One Day International series
- Results: Bangladesh won the 3-match series 2–1
- Most runs: Mushfiqur Rahim (237) / Kusal Perera (164)
- Most wickets: Mehidy Hasan (7) / Dushmantha Chameera (9)
- Player of the series: Mushfiqur Rahim (Ban)

= Sri Lankan cricket team in Bangladesh in 2021 =

International cricket tour

The Sri Lanka cricket team toured Bangladesh in May 2021 to play three One Day International (ODI) matches. All of the matches took place at the Sher-e-Bangla National Cricket Stadium. The ODI series formed part of the inaugural 2020–2023 ICC Cricket World Cup Super League. Originally, the tour was scheduled to take place in December 2020. The Sri Lankan cricket team arrived in Bangladesh on 16 May 2021, following their two-match Test series in Sri Lanka.

Ahead of the tour, Kusal Perera was appointed as Sri Lanka's new ODI captain, replacing Dimuth Karunaratne.

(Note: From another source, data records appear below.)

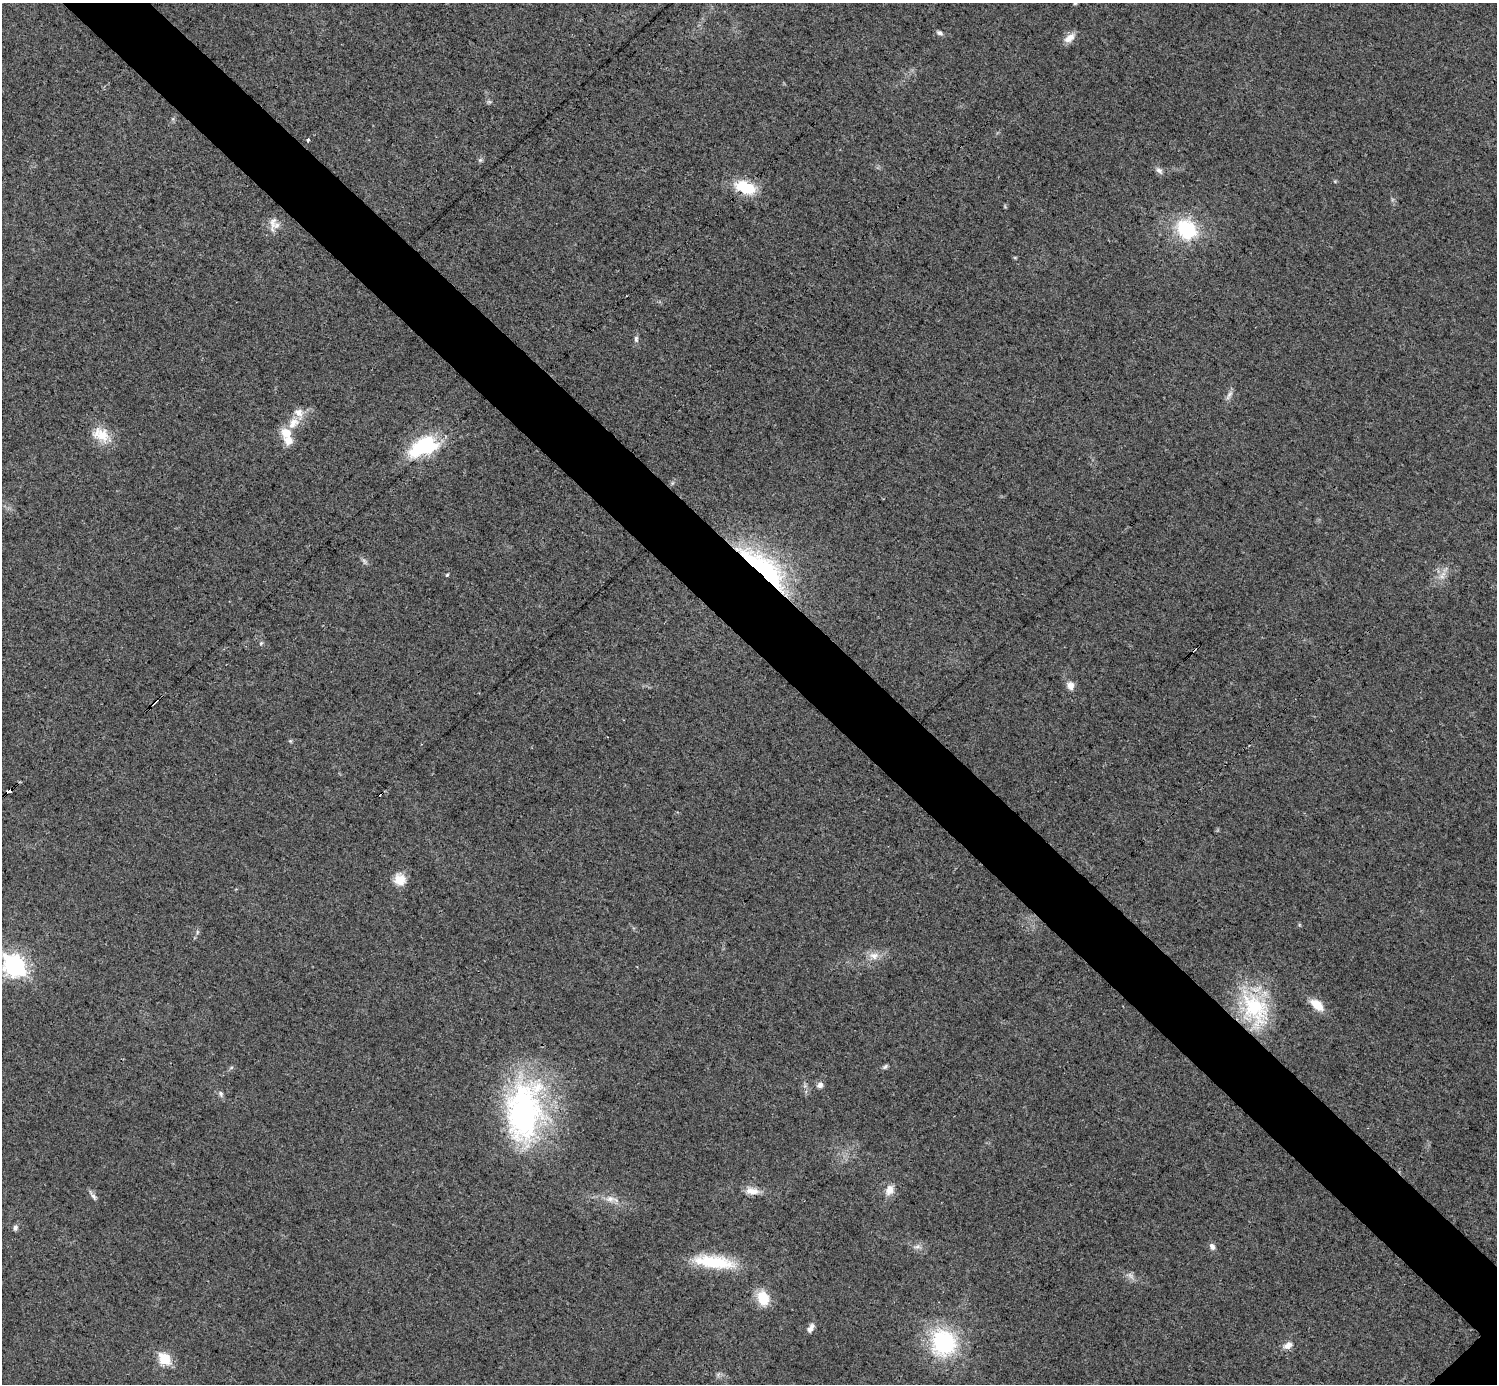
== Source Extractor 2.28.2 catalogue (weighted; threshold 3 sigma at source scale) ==
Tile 11 of 4 x 4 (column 3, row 3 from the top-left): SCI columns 2989-4483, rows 1537-2918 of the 5979 x 5979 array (HDU 1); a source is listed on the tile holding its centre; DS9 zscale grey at full resolution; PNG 1499 x 1386 px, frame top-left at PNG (2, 3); no overlay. Shown black and unused: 6% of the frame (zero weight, under 3 of 4 exposures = <1% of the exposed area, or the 3 px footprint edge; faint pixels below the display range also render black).
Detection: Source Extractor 2.28.2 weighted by HDU 2 'WHT'; one run over the whole footprint, this tile lists its part. Background 0.0162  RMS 0.0049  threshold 0.022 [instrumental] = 3 sigma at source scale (4.5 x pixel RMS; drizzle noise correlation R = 1.50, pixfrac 1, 0.05/0.05 arcsec/px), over >= 5 px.
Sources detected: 52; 2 too faint to see at this stretch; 2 cosmic-ray / hot-pixel residue — not listed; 2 inside a brighter listed object's ellipse — not listed separately; the other 46 listed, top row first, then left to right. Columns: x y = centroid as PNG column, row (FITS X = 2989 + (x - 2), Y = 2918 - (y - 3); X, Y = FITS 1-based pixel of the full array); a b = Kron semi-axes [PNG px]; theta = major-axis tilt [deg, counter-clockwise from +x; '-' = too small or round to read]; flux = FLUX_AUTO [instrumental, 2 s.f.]
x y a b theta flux
1075 3 4 4 - 0.63
940 33 8 5 -24 1.4
1069 38 15 8 37 4.2
308 140 3 3 - 1.2
480 160 6 5 - 0.9
1159 170 11 6 -45 1.7
745 187 24 13 -18 18
273 222 24 8 83 3.9
1187 229 20 17 -42 32
636 339 9 5 -76 1.3
1229 395 14 5 56 1.9
293 423 18 12 47 7.3
286 433 13 12 - 7.4
101 434 25 17 -24 10
424 446 36 19 23 34
764 568 72 22 -42 73
447 575 4 4 - 0.68
1442 577 7 6 - 2
261 643 6 4 45 0.64
1070 686 9 8 - 3.3
155 702 7 3 44 2.9
290 741 5 5 - 0.6
9 791 6 3 33 7.3
400 879 14 14 - 6.2
197 932 6 4 73 0.79
874 956 13 10 -3 4.3
14 966 10 8 -47 240
1317 1005 17 9 -41 8
1255 1009 52 31 -62 43
885 1067 8 5 37 0.96
820 1085 8 7 - 1.8
221 1094 9 5 -69 1.3
524 1111 76 44 84 120
890 1190 15 9 70 4.2
752 1191 19 9 -4 4.6
94 1196 10 5 -51 1.5
610 1199 15 8 -4 3.8
15 1228 7 5 82 1.3
1212 1246 9 7 -57 1.7
917 1247 9 4 9 1.4
714 1262 49 14 -7 25
763 1298 15 11 -65 13
810 1328 12 6 66 2.4
944 1343 20 19 - 58
1288 1345 13 8 34 3
165 1359 7 6 - 30
Overlapping masked pixels (flux is a lower limit):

Bangladesh won the first ODI by 33 runs. They also won the rain-affected second ODI by 103 runs, to take an unassailable lead in the series. It was Bangladesh's first bilateral series win against Sri Lanka. Sri Lanka won the third match by 97 runs with Bangladesh winning the series 2–1.

==Squads==

ODIs
| Bangladesh | Sri Lanka |
| Tamim Iqbal (c); Taskin Ahmed; Shakib Al Hasan; Litton Das; Mahedi Hasan; Mehidy Hasan; Afif Hossain; Mosaddek Hossain; Shoriful Islam; Mahmudullah; Mohammad Mithun; Mohammad Naim; Mushfiqur Rahim (wk); Mustafizur Rahman; Mohammad Saifuddin; Soumya Sarkar; | Kusal Perera (c, wk); Kusal Mendis (vc); Ashen Bandara; Dushmantha Chameera; Akila Dananjaya; Dhananjaya de Silva; Niroshan Dickwella; Asitha Fernando; Binura Fernando; Shiran Fernando; Danushka Gunathilaka; Wanindu Hasaranga; Chamika Karunaratne; Ramesh Mendis; Pathum Nissanka; Lakshan Sandakan; Dasun Shanaka; Isuru Udana; |

On 1 May 2021, Bangladesh named a preliminary squad of 23 players to begin training ahead of the series. Rubel Hossain and Hasan Mahmud, who were both named in the preliminary squad, were later ruled out of the ODI matches due to injuries. Mohammad Naim, Taijul Islam, Shohidul Islam and Aminul Islam were all named as standby players for Bangladesh, with Mohammad Naim being named in their squad for the third ODI.